The ability to draw progresses from simply being able to make a mark on paper to lines to circles and then to the beginnings of stick figures.
From the beginning, kids draw what is important to them. They have that circle figured out, so then they add eyes and a mouth. Limbs come next, and for a while they’re drawn sprouting out of the head. After limbs come the torso, and the limbs are attached in the appropriate places. Hair usually starts appearing about this time as well. After the torso, the belly button. Boy, belly buttons are REALLY important for a while. Once a child has mastered the belly button, they start including hands, and later, feet.
Hands and feet start off as lopsided ovals. After a while, fingers get drawn just as marks coming out of the oval. Number isn’t quite important at this point, and you can get kids drawing two or three or sometimes twelve fingers on one hand. Then the child makes “fat” fingers by drawing them as elongated "U"s coming off the hand. Once the artist gets to this point, they usually start drawing limbs as elongated ovals as well. Ears show up about now as well. Noses come very, very late, if ever.

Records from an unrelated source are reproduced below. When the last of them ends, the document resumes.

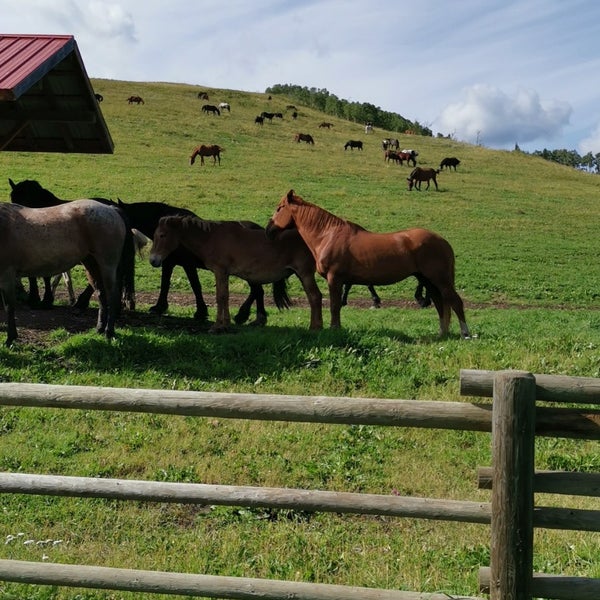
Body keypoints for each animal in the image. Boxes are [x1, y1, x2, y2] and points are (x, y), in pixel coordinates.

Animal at [0, 200, 127, 344]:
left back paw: (109, 332)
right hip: (91, 265)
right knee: (101, 295)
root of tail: (111, 210)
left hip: (107, 265)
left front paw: (10, 338)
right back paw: (99, 329)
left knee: (112, 296)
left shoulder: (7, 275)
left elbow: (9, 307)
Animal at [8, 177, 136, 310]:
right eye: (13, 198)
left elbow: (43, 276)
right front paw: (39, 298)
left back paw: (82, 301)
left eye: (29, 198)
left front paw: (41, 300)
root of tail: (115, 208)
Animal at [148, 216, 324, 330]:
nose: (153, 260)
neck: (211, 237)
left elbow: (221, 297)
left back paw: (315, 327)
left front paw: (218, 325)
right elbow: (223, 296)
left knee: (315, 296)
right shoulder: (223, 273)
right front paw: (224, 323)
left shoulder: (220, 271)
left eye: (162, 235)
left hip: (305, 274)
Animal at [264, 189, 472, 338]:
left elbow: (334, 305)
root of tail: (442, 241)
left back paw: (465, 333)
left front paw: (334, 328)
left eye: (279, 208)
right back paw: (442, 333)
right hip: (427, 280)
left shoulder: (335, 278)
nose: (268, 230)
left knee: (455, 301)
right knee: (440, 303)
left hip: (440, 279)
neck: (328, 235)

Kids’ art is incredibly symbolic. They draw the stuff that matters. Size of people indicates they’re importance and a little bit of perception. Give a kid a piece of paper, ask him or her to draw their family, and they’ll start with themself - usually about 1/3 to 1/2 the heighth of the paper. Older siblings are a little bigger, younger siblings are smaller (not in realistic proportions, usually they look pretty similar in form). Moms are noticeably larger, and Dads are just huge.
Getting more specifically North American, ask a child to draw a house, and you’ll get an A frame dwelling with front door in the middle, windows on either side, a chimney above the roof, and a tree in the yard. An ambitious artist will add a doorknob, curtains, smoke for the chimney, apples to the tree, M birds in the sky, and daisies or tulips for flowers. Front doors, if they have color, are always red. The sun is almost always in the upper right corner. Sometimes the sky is just a blue line at the top of the page, but pretty soon, it’s everything above the grass line.
The archetype is incredibly consistent.
As children develop psychologically, they face challenges in their drawings. Transparency occurs when they try to draw overlapping objects (person in car, child holding hot dog), but haven’t figured out how. So, they draw both things, one on top of the other. Perspective is non-existant, and the picture plane gets more distorted than Cezanne or Picasso ever dreamt of as the child tries to fit in everything he or she deems important.
Pretty much, all of these changes tie into Piaget’s stages of psychological development, growth in perception, and ability to master symbolic and abstract thinking. Unfortunately, there comes a time (usually in late elementary school) where children’s drawing ability cannot keep up with their psychological development. Unable to accurately draw what they perceive, most kids give up drawing what matters to them and stick to copying cartoons and other things they feel comfortable with.